И токарь плачет. Ему не так жалко, как досадно. Он думает: как на этом свете все быстро делается! Не успело еще начаться его горе, как уж готова развязка. Не успел он пожить со старухой, высказать ей, пожалеть ее, как она уже умерла. Жил он с нею сорок лет, но ведь эти сорок лет прошли словно в тумане. За пьянством, драками и нуждой не чувствовалась жизнь. И как назло, старуха умерла как раз в то самое время, когда он почувствовал, что жалеет ее, жить без нее не может, страшно виноват перед ней.

— А ведь она по миру ходила! — вспоминает он. — Сам я посылал ее хлеба у людей просить, комиссия! Ей бы, дуре, еще лет десяток прожить, а то, небось, думает, что я взаправду такой. Мать пречистая, да куда же к лешему я это еду? Теперь не лечить надо, а хоронить. Поворачивай!

Токарь поворачивает назад и изо всей силы бьет по лошадке. Путь с каждым часом становится все хуже и хуже. Теперь уже дуги совсем не видно. Изредка сани наедут на молодую елку, темный предмет оцарапает руки токаря, мелькнет перед его глазами, и поле зрения опять становится белым, кружащимся.

«Жить бы сызнова…» — думает токарь.

Вспоминает он, что Матрена лет сорок тому назад была молодой, красивой, веселой, из богатого двора.
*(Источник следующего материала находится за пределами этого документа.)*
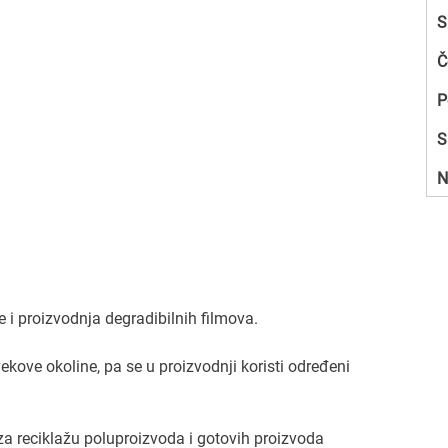
S
Č
P
S
N
e i proizvodnja degradibilnih filmova.
ekove okoline, pa se u proizvodnji koristi određeni
 reciklažu poluproizvoda i gotovih proizvoda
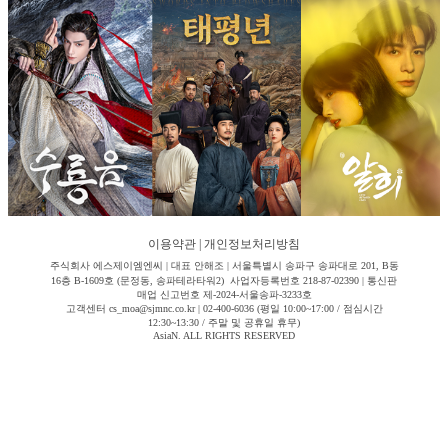
이용약관
|
개인정보처리방침
주식회사 에스제이엠엔씨 | 대표 안해조 | 서울특별시 송파구 송파대로 201, B동
16층 B-1609호 (문정동, 송파테라타워2) 사업자등록번호 218-87-02390 | 통신판
매업 신고번호 제-2024-서울송파-3233호
고객센터 cs_moa@sjmnc.co.kr | 02-400-6036 (평일 10:00~17:00 / 점심시간
12:30~13:30 / 주말 및 공휴일 휴무)
AsiaN. ALL RIGHTS RESERVED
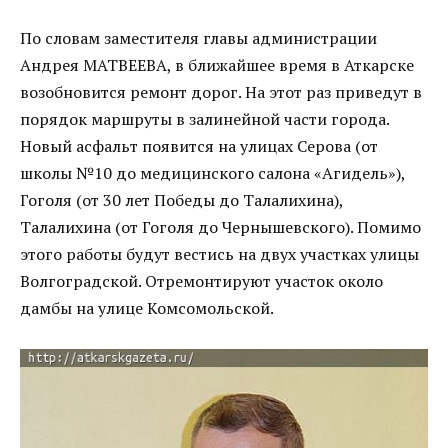
По словам заместителя главы администрации
Андрея МАТВЕЕВА, в ближайшее время в Аткарске
возобновится ремонт дорог. На этот раз приведут в
порядок маршруты в залинейной части города.
Новый асфальт появится на улицах Серова (от
школы №10 до медицинского салона «Агидель»),
Гоголя (от 30 лет Победы до Талалихина),
Талалихина (от Гоголя до Чернышевского). Помимо
этого работы будут вестись на двух участках улицы
Волгоградской. Отремонтируют участок около
дамбы на улице Комсомольской.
Выдали ее за него замуж потому, что польстились на его мастерство! Все данные были для хорошего житья, но беда в том, что он как напился после свадьбы, завалился на печку, так словно и до сих пор не просыпался. Свадьбу он помнит, а что было после свадьбы — хоть убей, ничего не помнит, кроме разве того, что пил, лежал, дрался. Так и пропали сорок лет.